Okay...I take back everything that I said in my last entry....the fucker didn't show up! Bastard! He was supposed to call me before he left to come over...but instead nothing. What the fuck! So I called the ass-hole at 3:30pm to see what was going on...got his answering machine...and he called me back like 2 minutes later. He said that his grandparents showed up to take him out for lunch...he "intended" on calling me after that...but then he got SOMEHOW caught up moving furniture in his house. Come the fuck on! I don't see how it could have just completely slipped his mind that he was supposed to come over here. Seriously. I fucking hate that shit...people not doing what the hell they say they are going to do. It pisses me off more than anything. And considering my ex was notorious for making broken promises...PARTICULARLY saying that he was going to come and visit me and then didn't...it doesn't help my mood one fucking bit. Or give me any hope with this guy AT ALL. FUCK! Yeah...I said I wasn't going to get attatched or some shit...and I meant it...at the time anyway.

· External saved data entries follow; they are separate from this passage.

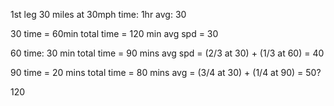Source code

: 
1st leg
30 miles at 30mph
time: 1hr
avg: 30

30
time = 60min
total time = 120 min
avg spd = 30

60
time: 30 min
total time = 90 mins
avg spd = (2/3 at 30) + (1/3 at 60) = 40

90
time = 20 mins
total time = 80 mins
avg = (3/4 at 30) + (1/4 at 90) = 50?

120
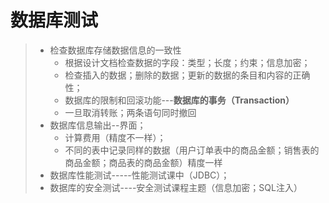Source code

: #  数据库测试
>* 检查数据库存储数据信息的一致性
>    * 根据设计文档检查数据的字段：类型；长度；约束；信息加密；
>    * 检查插入的数据；删除的数据；更新的数据的条目和内容的正确性；
>    * 数据库的限制和回滚功能---**数据库的事务（Transaction）**
>    * 一旦取消转账；两条语句同时撤回
>* 数据库信息输出--界面；
>    * 计算费用（精度不一样）；
>    * 不同的表中记录同样的数据（用户订单表中的商品金额；销售表的商品金额；商品表的商品金额）精度一样
>* 数据库性能测试-----性能测试课中（JDBC）；
>* 数据库的安全测试----安全测试课程主题（信息加密；SQL注入）
>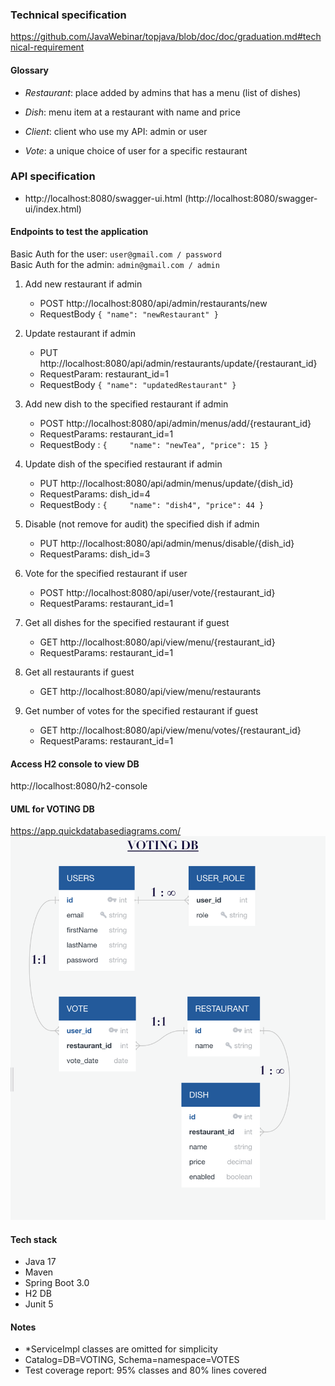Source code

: ### Technical specification
https://github.com/JavaWebinar/topjava/blob/doc/doc/graduation.md#technical-requirement

#### Glossary

- *Restaurant*: place added by admins that has a menu (list of dishes)

- *Dish*:  menu item at a restaurant with name and price

- *Client*: client who use my API: admin or user

- *Vote*: a unique choice of user for a specific restaurant

### API specification
- http://localhost:8080/swagger-ui.html (http://localhost:8080/swagger-ui/index.html)

#### Endpoints to test the application
Basic Auth for the user: `user@gmail.com / password` <br>
Basic Auth for the admin: `admin@gmail.com / admin`

1) Add new restaurant if admin
   - POST http://localhost:8080/api/admin/restaurants/new
   - RequestBody `{ "name": "newRestaurant" }`

2) Update restaurant if admin
   - PUT http://localhost:8080/api/admin/restaurants/update/{restaurant_id}
   - RequestParam: restaurant_id=1
   - RequestBody `{ "name": "updatedRestaurant" }`

3) Add new dish to the specified restaurant if admin 
   - POST http://localhost:8080/api/admin/menus/add/{restaurant_id}
   - RequestParams: restaurant_id=1
   - RequestBody : `{    
    "name": "newTea",
    "price": 15
    }`

4) Update dish of the specified restaurant if admin
   - PUT http://localhost:8080/api/admin/menus/update/{dish_id}
   - RequestParams: dish_id=4
   - RequestBody : `{    
     "name": "dish4",
     "price": 44
     }`
   
5) Disable (not remove for audit) the specified dish if admin
   - PUT http://localhost:8080/api/admin/menus/disable/{dish_id}
   - RequestParams: dish_id=3

6) Vote for the specified restaurant if user
   - POST http://localhost:8080/api/user/vote/{restaurant_id}
   - RequestParams: restaurant_id=1

7) Get all dishes for the specified restaurant if guest
   - GET http://localhost:8080/api/view/menu/{restaurant_id}
   - RequestParams: restaurant_id=1

8) Get all restaurants if guest
   - GET http://localhost:8080/api/view/menu/restaurants

9) Get number of votes for the specified restaurant if guest
   - GET http://localhost:8080/api/view/menu/votes/{restaurant_id}
   - RequestParams: restaurant_id=1

#### Access H2 console to view DB
http://localhost:8080/h2-console

#### UML for VOTING DB
https://app.quickdatabasediagrams.com/ <br>
![DB scheme](https://github.com/lsolovyeva/voting-service/blob/master/database%20scheme.png)

#### Tech stack
- Java 17
- Maven
- Spring Boot 3.0
- H2 DB
- Junit 5

#### Notes
- *ServiceImpl classes are omitted for simplicity
- Catalog=DB=VOTING, Schema=namespace=VOTES
- Test coverage report: 95% classes and 80% lines covered 
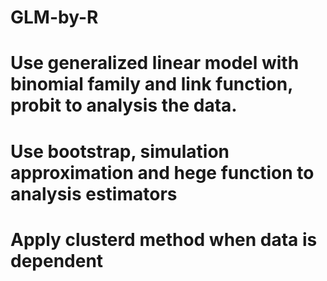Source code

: # GLM-by-R
# Use generalized linear model with binomial family and link function, probit to analysis the data.  
# Use bootstrap, simulation approximation and hege function to analysis estimators
# Apply clusterd method when data is dependent 
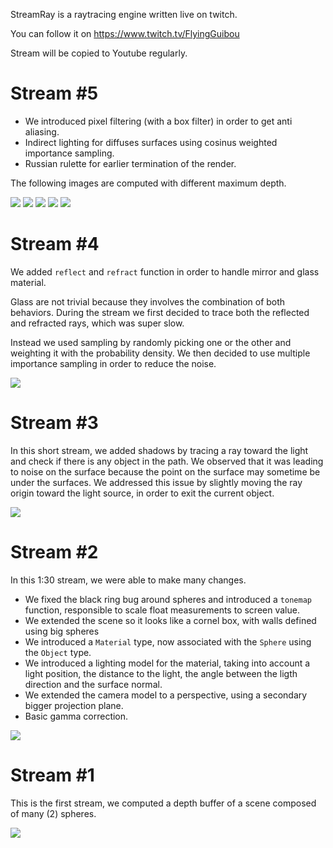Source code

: StreamRay is a raytracing engine written live on twitch.

You can follow it on https://www.twitch.tv/FlyingGuibou

Stream will be copied to Youtube regularly.

Stream #5
=========

- We introduced pixel filtering (with a box filter) in order to get anti aliasing.
- Indirect lighting for diffuses surfaces using cosinus weighted importance sampling.
- Russian rulette for earlier termination of the render.

The following images are computed with different maximum depth.

![](results/stream5/1.png)
![](results/stream5/2.png)
![](results/stream5/3.png)
![](results/stream5/4.png)
![](results/stream5/5.png)

Stream #4
=========

We added `reflect` and `refract` function in order to handle mirror and glass
material.

Glass are not trivial because they involves the combination of both behaviors.
During the stream we first decided to trace both the reflected and refracted
rays, which was super slow.

Instead we used sampling by randomly picking one or the other and weighting it
with the probability density. We then decided to use multiple importance
sampling in order to reduce the noise.

![](results/stream4.png)

Stream #3
=========

In this short stream, we added shadows by tracing a ray toward the light and
check if there is any object in the path. We observed that it was leading to
noise on the surface because the point on the surface may sometime be under the
surfaces. We addressed this issue by slightly moving the ray origin toward the
light source, in order to exit the current object.

![](results/stream3.png)

Stream #2
=========

In this 1:30 stream, we were able to make many changes.

- We fixed the black ring bug around spheres and introduced a `tonemap`
  function, responsible to scale float measurements to screen value.
- We extended the scene so it looks like a cornel box, with walls defined using big spheres
- We introduced a `Material` type, now associated with the `Sphere` using the `Object` type.
- We introduced a lighting model for the material, taking into account a light
  position, the distance to the light, the angle between the ligth direction
  and the surface normal.
- We extended the camera model to a perspective, using a secondary bigger projection plane.
- Basic gamma correction.

![](results/stream2.png)

Stream #1
=========

This is the first stream, we computed a depth buffer of a scene composed of many (2) spheres.

![](results/stream1.png)

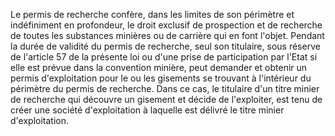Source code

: Le permis de recherche confère, dans les limites de son
périmètre et indéfiniment en profondeur, le droit exclusif de
prospection et de recherche de toutes les substances minières ou de
carrière qui en font l'objet.
Pendant la durée de validité du permis de recherche, seul son titulaire,
sous réserve de l'article 57 de la présente loi ou d'une prise de
participation par l'Etat si elle est prévue dans la convention minière,
peut demander et obtenir un permis d'exploitation pour le ou les
gisements se trouvant à l'intérieur du périmètre du permis de recherche.
Dans ce cas, le titulaire d'un titre minier de recherche qui découvre un
gisement et décide de l'exploiter, est tenu de créer une société
d'exploitation à laquelle est délivré le titre minier d'exploitation.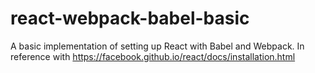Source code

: # react-webpack-babel-basic

A basic implementation of setting up React with Babel and Webpack. In reference with https://facebook.github.io/react/docs/installation.html


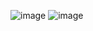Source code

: ![image](https://user-images.githubusercontent.com/98099819/172869995-6f6284e6-7a18-400c-af91-eece6e51177c.png)
![image](https://user-images.githubusercontent.com/98099819/172870057-9645bddb-b69a-419d-8f03-f325a72c9979.png)

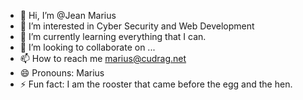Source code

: - 👋 Hi, I’m @Jean Marius
- 👀 I’m interested in Cyber Security and Web Development
- 🌱 I’m currently learning everything that I can.
- 💞️ I’m looking to collaborate on ...
- 📫 How to reach me marius@cudrag.net
- 😄 Pronouns: Marius
- ⚡ Fun fact: I am the rooster that came before the egg and the hen.

<!---
MariusJG/MariusJG is a ✨ special ✨ repository because its `README.md` (this file) appears on your GitHub profile.
You can click the Preview link to take a look at your changes.
--->
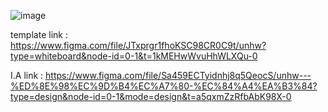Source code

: ![image](https://github.com/csm009177/unhw/assets/141980543/bebb4c44-bfe3-43b6-84ca-80cd7dbeb8d6)




template link : https://www.figma.com/file/JTxprgr1fhoKSC98CR0C9t/unhw?type=whiteboard&node-id=0-1&t=1kMEHwWvuHhWLXQu-0

I.A link : https://www.figma.com/file/Sa459ECTyidnhj8q5QeocS/unhw---%ED%8E%98%EC%9D%B4%EC%A7%80-%EC%84%A4%EA%B3%84?type=design&node-id=0-1&mode=design&t=a5qxmZzRfbAbK98X-0
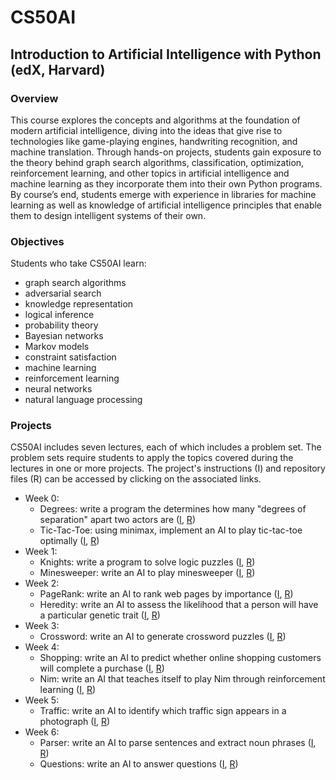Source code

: # CS50AI

## Introduction to Artificial Intelligence with Python (edX, Harvard)

### Overview
This course explores the concepts and algorithms at the foundation of modern
artificial intelligence, diving into the ideas that give rise to technologies
like game-playing engines, handwriting recognition, and machine translation.
Through hands-on projects, students gain exposure to the theory behind graph
search algorithms, classification, optimization, reinforcement learning, and
other topics in artificial intelligence and machine learning as they
incorporate them into their own Python programs. By course’s end, students
emerge with experience in libraries for machine learning as well as knowledge
of artificial intelligence principles that enable them to design intelligent
systems of their own.

### Objectives
Students who take CS50AI learn:
- graph search algorithms
- adversarial search
- knowledge representation
- logical inference
- probability theory
- Bayesian networks
- Markov models
- constraint satisfaction
- machine learning
- reinforcement learning
- neural networks
- natural language processing

### Projects
CS50AI includes seven lectures, each of which includes a problem set. The
problem sets require students to apply the topics covered during the lectures
in one or more projects. The project's instructions (I) and repository files
(R) can be accessed by clicking on the associated links.

- Week 0: 
  * Degrees: write a program the determines how many "degrees of separation" apart two actors are ([I](https://cs50.harvard.edu/ai/2020/projects/0/degrees), [R](https://github.com/kvnduff/CS50AI/tree/master/pset0/degrees))
  * Tic-Tac-Toe: using minimax, implement an AI to play tic-tac-toe optimally ([I](https://cs50.harvard.edu/ai/2020/projects/0/tictactoe), [R](https://github.com/kvnduff/CS50AI/tree/master/pset0/tictactoe))
- Week 1: 
  * Knights: write a program to solve logic puzzles ([I](https://cs50.harvard.edu/ai/2020/projects/1/knights), [R](https://github.com/kvnduff/CS50AI/tree/master/pset1/knights))
  * Minesweeper: write an AI to play minesweeper ([I](https://cs50.harvard.edu/ai/2020/projects/1/minesweeper), [R](https://github.com/kvnduff/CS50AI/tree/master/pset1/minesweeper))
- Week 2: 
  * PageRank: write an AI to rank web pages by importance ([I](https://cs50.harvard.edu/ai/2020/projects/2/pagerank), [R](https://github.com/kvnduff/CS50AI/tree/master/pset2/pagerank))
  * Heredity: write an AI to assess the likelihood that a person will have a particular genetic trait ([I](https://cs50.harvard.edu/ai/2020/projects/2/heredity), [R](https://github.com/kvnduff/CS50AI/tree/master/pset2/heredity))
- Week 3: 
  * Crossword: write an AI to generate crossword puzzles ([I](https://cs50.harvard.edu/ai/2020/projects/3/crossword), [R](https://github.com/kvnduff/CS50AI/tree/master/pset3/crossword))
- Week 4: 
  * Shopping: write an AI to predict whether online shopping customers will complete a purchase ([I](https://cs50.harvard.edu/ai/2020/projects/4/shopping), [R](https://github.com/kvnduff/CS50AI/tree/master/pset4/shopping))
  * Nim: write an AI that teaches itself to play Nim through reinforcement learning ([I](https://cs50.harvard.edu/ai/2020/projects/4/nim), [R](https://github.com/kvnduff/CS50AI/tree/master/pset4/nim))
- Week 5: 
  * Traffic: write an AI to identify which traffic sign appears in a photograph ([I](https://cs50.harvard.edu/ai/2020/projects/5/traffic), [R](https://github.com/kvnduff/CS50AI/tree/master/pset5/traffic))
- Week 6: 
  * Parser: write an AI to parse sentences and extract noun phrases ([I](https://cs50.harvard.edu/ai/2020/projects/6/parser), [R](https://github.com/kvnduff/CS50AI/tree/master/pset6/parser))
  * Questions: write an AI to answer questions ([I](https://cs50.harvard.edu/ai/2020/projects/6/questions), [R](https://github.com/kvnduff/CS50AI/tree/master/pset6/questions))
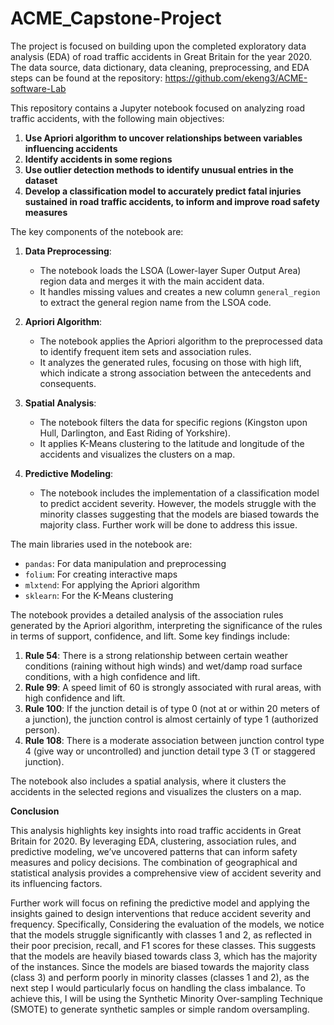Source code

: # ACME_Capstone-Project

The project is focused on building upon the completed exploratory data analysis (EDA) of road traffic accidents in Great Britain for the year 2020. The data source, data dictionary, data cleaning, preprocessing, and EDA steps can be found at the repository: https://github.com/ekeng3/ACME-software-Lab

This repository contains a Jupyter notebook focused on analyzing road traffic accidents, with the following main objectives:

1. **Use Apriori algorithm to uncover relationships between variables influencing accidents**
2. **Identify accidents in some regions**
3. **Use outlier detection methods to identify unusual entries in the dataset**
4. **Develop a classification model to accurately predict fatal injuries sustained in road traffic accidents, to inform and improve road safety measures**

The key components of the notebook are:

1. **Data Preprocessing**:
   - The notebook loads the LSOA (Lower-layer Super Output Area) region data and merges it with the main accident data.
   - It handles missing values and creates a new column `general_region` to extract the general region name from the LSOA code.

2. **Apriori Algorithm**:
   - The notebook applies the Apriori algorithm to the preprocessed data to identify frequent item sets and association rules.
   - It analyzes the generated rules, focusing on those with high lift, which indicate a strong association between the antecedents and consequents.

3. **Spatial Analysis**:
   - The notebook filters the data for specific regions (Kingston upon Hull, Darlington, and East Riding of Yorkshire).
   - It applies K-Means clustering to the latitude and longitude of the accidents and visualizes the clusters on a map.

4. **Predictive Modeling**:
   - The notebook includes the implementation of a classification model to predict accident severity. However, the models struggle with the minority classes suggesting that the models are biased towards the majority class. Further work will be done to address this issue.

The main libraries used in the notebook are:

- `pandas`: For data manipulation and preprocessing
- `folium`: For creating interactive maps
- `mlxtend`: For applying the Apriori algorithm
- `sklearn`: For the K-Means clustering

The notebook provides a detailed analysis of the association rules generated by the Apriori algorithm, interpreting the significance of the rules in terms of support, confidence, and lift. Some key findings include:

1. **Rule 54**: There is a strong relationship between certain weather conditions (raining without high winds) and wet/damp road surface conditions, with a high confidence and lift.
2. **Rule 99**: A speed limit of 60 is strongly associated with rural areas, with high confidence and lift.
3. **Rule 100**: If the junction detail is of type 0 (not at or within 20 meters of a junction), the junction control is almost certainly of type 1 (authorized person).
4. **Rule 108**: There is a moderate association between junction control type 4 (give way or uncontrolled) and junction detail type 3 (T or staggered junction).

The notebook also includes a spatial analysis, where it clusters the accidents in the selected regions and visualizes the clusters on a map.

**Conclusion**

This analysis highlights key insights into road traffic accidents in Great Britain for 2020. By leveraging EDA, clustering, association rules, and predictive modeling, we’ve uncovered patterns that can inform safety measures and policy decisions. The combination of geographical and statistical analysis provides a comprehensive view of accident severity and its influencing factors.

Further work will focus on refining the predictive model and applying the insights gained to design interventions that reduce accident severity and frequency. Specifically, Considering the evaluation of the models, we notice that the models struggle significantly with classes 1 and 2, as reflected in their poor precision, recall, and F1 scores for these classes. This suggests that the models are heavily biased towards class 3, which has the majority of the instances.
Since the models are biased towards the majority class (class 3) and perform poorly in minority classes (classes 1 and 2), as the next step I would particularly focus  on handling the class imbalance. To achieve this, I will be using the Synthetic Minority Over-sampling Technique (SMOTE) to generate synthetic samples or simple random oversampling.
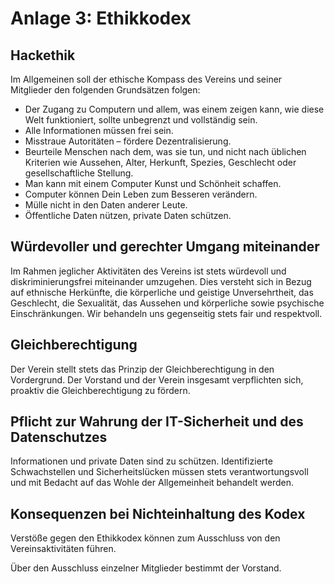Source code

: # Anlage 3: Ethikkodex

## Hackethik

Im Allgemeinen soll der ethische Kompass des Vereins und seiner Mitglieder den folgenden Grundsätzen folgen:
- Der Zugang zu Computern und allem, was einem zeigen kann, wie diese Welt funktioniert, sollte unbegrenzt und vollständig sein.
- Alle Informationen müssen frei sein.
- Misstraue Autoritäten – fördere Dezentralisierung.
- Beurteile Menschen nach dem, was sie tun, und nicht nach üblichen Kriterien wie Aussehen, Alter, Herkunft, Spezies, Geschlecht oder gesellschaftliche Stellung.
- Man kann mit einem Computer Kunst und Schönheit schaffen.
- Computer können Dein Leben zum Besseren verändern.
- Mülle nicht in den Daten anderer Leute.
- Öffentliche Daten nützen, private Daten schützen.


## Würdevoller und gerechter Umgang miteinander

Im Rahmen jeglicher Aktivitäten des Vereins ist stets würdevoll und diskriminierungsfrei miteinander umzugehen. Dies versteht sich in Bezug auf ethnische Herkünfte, die körperliche und geistige Unversehrtheit, das Geschlecht, die Sexualität, das Aussehen und körperliche sowie psychische Einschränkungen. Wir behandeln uns gegenseitig stets fair und respektvoll.

## Gleichberechtigung

Der Verein stellt stets das Prinzip der Gleichberechtigung in den Vordergrund. Der Vorstand und der Verein insgesamt verpflichten sich, proaktiv die Gleichberechtigung zu fördern.

## Pflicht zur Wahrung der IT-Sicherheit und des Datenschutzes

Informationen und private Daten sind zu schützen. Identifizierte Schwachstellen und Sicherheitslücken müssen stets verantwortungsvoll und mit Bedacht auf das Wohle der Allgemeinheit behandelt werden.

## Konsequenzen bei Nichteinhaltung des Kodex

Verstöße gegen den Ethikkodex können zum Ausschluss von den Vereinsaktivitäten führen.

Über den Ausschluss einzelner Mitglieder bestimmt der Vorstand.
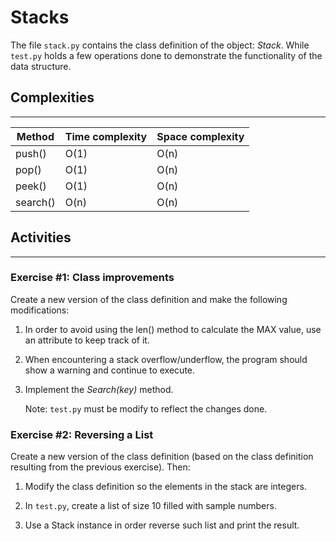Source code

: # Stacks 

The file `stack.py` contains the class definition of the object: *Stack*. While `test.py` holds a few operations done to demonstrate the functionality of the data structure.

## Complexities
___

| Method   | Time complexity | Space complexity |
|----------|-----------------|------------------|
| push()   | O(1)            | O(n)             |
| pop()    | O(1)            | O(n)             |
| peek()   | O(1)            | O(n)             |
| search() | O(n)            | O(n)             |


## Activities
___

### **Exercise #1: Class improvements**

Create a new version of the class definition and make the following modifications:

1) In order to avoid using the len() method to calculate the MAX value, use an attribute to keep track of it.

2) When encountering a stack overflow/underflow, the program should show a warning and continue to execute.

3) Implement the *Search(key)* method.

    Note: `test.py` must be modify to reflect the changes done.


### **Exercise #2: Reversing a List**

Create a new version of the class definition (based on the class definition resulting from the previous exercise). Then:

1) Modify the class definition so the elements in the stack are integers.

2) In `test.py`, create a list of size 10 filled with sample numbers.

3) Use a Stack instance in order reverse such list and print the result.
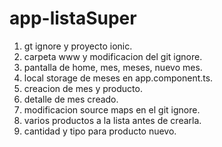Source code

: # app-listaSuper

1. gt ignore y proyecto ionic.
2. carpeta www y modificacion del git ignore.
3. pantalla de home, mes, meses, nuevo mes.
4. local storage de meses en app.component.ts.
5. creacion de mes y producto.
6. detalle de mes creado.
7. modificacion source maps en el git ignore.
8. varios productos a la lista antes de crearla.
9. cantidad y tipo para producto nuevo.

And really I'm not that attatched...we aren't going out or any shit like that. But it's the fucking priciple of the thing. It's hard for me to stay as distant as I want when all he does is reel me in...and feed me hope for something more. God...I hate men. I really fucking do. Granted...this will probably all change in a day or two...after I talk to him again and he makes me forget all about it. I'm such a fucking fool. That's me though...I guess. The hopeful romantic that gives people way too many chances. Yeah...this is His first fuck up...but I know it won't be his last. It never is. Way to be optimistic huh!?! Shit...
ANYWAY...so I guess tonight isn't completely doomed to failure, yet. David's having some people from work come over...and we're supposed to drink and have a jolly time. I guess they're supposed to be cool...which sounds alright to me. Of course I would have much rather of had my original plan work out...but whatever. What can ya do?! So yeah...I'm probably going to drink myself retarded...and go to bed. Great! Not a whole lot new there!
But that's about it. I'll write back later...probably with some illusion of happiness...AGAIN. Take it easy guy's....peace.